Friedman’s work is amazing, somehow at once reverent, funny, and UNSPARINGLY realistic, with every wrinkle, blemish and liver spot faithfully rendered as if to whitewash these American monuments would be a desecration, as if even their physical imperfections were Holy. His greatest gift, over and above the faithfulness of his craft, is a unique ability to imbue his subjects with verve and life, as though he himself was performing with his pen. Look at this:
You just can’t do this unless you understand Jerry Lewis inside and out
In the program we learned where that love came from. His dad the writer Bruce Jay Friedman had been a childhood habitue of the Catskills resorts where his favorite comedians were Jackie Miles and Lenny Kent. (These names were new to me, too, and among the hundreds of reasons I was glad to go to this program). As a boy, Drew attended Minnie’s Boys on Broadway and got Groucho’s autograph, and filled his Junior High School notebooks with doodles. The rest is history. Incidentally, he also did the cover art for the new Marx Brothers TV Collection that will form the centerpiece of our Marx Brothers on Television program in Marxfest on May 4.

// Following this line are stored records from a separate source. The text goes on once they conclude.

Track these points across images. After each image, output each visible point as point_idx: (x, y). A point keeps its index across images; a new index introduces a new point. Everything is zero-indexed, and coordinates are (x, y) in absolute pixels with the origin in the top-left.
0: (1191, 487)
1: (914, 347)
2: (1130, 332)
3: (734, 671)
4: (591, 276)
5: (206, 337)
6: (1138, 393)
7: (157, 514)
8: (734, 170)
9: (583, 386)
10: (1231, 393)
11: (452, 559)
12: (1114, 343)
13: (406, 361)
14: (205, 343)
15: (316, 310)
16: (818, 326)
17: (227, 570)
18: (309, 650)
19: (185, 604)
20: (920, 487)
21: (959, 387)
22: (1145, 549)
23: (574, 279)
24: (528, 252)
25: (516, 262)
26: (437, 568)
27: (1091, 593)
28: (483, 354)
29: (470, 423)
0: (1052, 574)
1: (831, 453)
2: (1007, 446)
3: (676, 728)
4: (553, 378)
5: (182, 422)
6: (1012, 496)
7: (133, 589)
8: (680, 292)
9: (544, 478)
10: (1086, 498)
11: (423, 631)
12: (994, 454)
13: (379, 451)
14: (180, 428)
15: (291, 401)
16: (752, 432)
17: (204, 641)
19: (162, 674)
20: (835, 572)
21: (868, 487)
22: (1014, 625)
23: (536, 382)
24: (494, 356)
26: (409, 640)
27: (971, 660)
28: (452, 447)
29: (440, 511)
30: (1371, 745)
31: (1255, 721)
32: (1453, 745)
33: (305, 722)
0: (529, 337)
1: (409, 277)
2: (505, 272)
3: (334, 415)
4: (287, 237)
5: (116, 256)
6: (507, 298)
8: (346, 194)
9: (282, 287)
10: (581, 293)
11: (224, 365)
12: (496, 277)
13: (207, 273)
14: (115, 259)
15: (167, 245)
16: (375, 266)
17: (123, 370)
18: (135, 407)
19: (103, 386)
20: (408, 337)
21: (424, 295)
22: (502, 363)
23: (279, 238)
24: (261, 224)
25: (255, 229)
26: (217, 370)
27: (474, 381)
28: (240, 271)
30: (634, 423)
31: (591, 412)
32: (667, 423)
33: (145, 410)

The program was led off by Edward Portnoy, Ph. D. a Rutgers professor who provided historical background on Jewish comedy and its roots in the Yiddish language.
The first speaker was the very-much-alive Larry Storch, presumably first on the bill because, at 91 years old, there was no telling WHAT would happen. (Last year there was even an internet rumor that he had died, but that was rapidly squelched by friends who knew better). If anything, Storch proved TOO full of life, telling endless off-color jokes and returning to the stage whenever he remembered another one. They were good jokes. I wrote them down to use myself!
Portnoy’s introduction for Storch was excellent. Storch, like so many others, is a victim of what might be called “Gilliganization”. Having starred for two years on the hit sit com F Troop he has spent the next half century doomed to being only “Agarn” in the eyes of most of the public. This is a fate similarly suffered by his childhood friend Don Adams, who’d grown-up on the same UWS block and had a similar career for decades (as a nightclub and television comic and impressionist) before achieving smash sit com success on Get Smart at the very same time. Storch was big in night clubs for years, decades. He’d hosted variety shows on tv. His skill set and his experience were and are broad — much broader than that one role he played for two years.
As much as Friedman’s drawings, Mr. Storch’s presentation was a lesson in the virtues of craft. The man is 91 years old. A little shaky on his pins, but I tell you what: as long as he stuck to the script and plowed through those routines that he’s performed a zillion times over the last 70 years, he was totally fine. On a couple of occasions he thought about it too much and went up on his punchlines. But when he didn’t, the tried and the true did not let him down. Practice your art. There will be some days when it props you up rather than the other way around.
In addition to these three gents we learned TONS from two other unsung comedy heroes:
Bill Persky, who’d been a habitue of the Catskills in the Golden years and even married a Grossinger, and was a writer, producer and director on such shows as The Dick Van Dyke Show; That Girl; Good Morning World (which was Goldie Hawn’s show before Laugh-In), Lotsa Luck and Kate and Allie (among much else). His memoir My Life is a Situation Comedy came out last year.
and Tom Leopold, who started out as an actor (was a regular on The Ted Knight Show), wrote and performed on specials for Chevy Chase and Steve Allen, and later wrote and produced on Cheers, Seinfeld and Ellen. He currently writes for the British show The Kumars.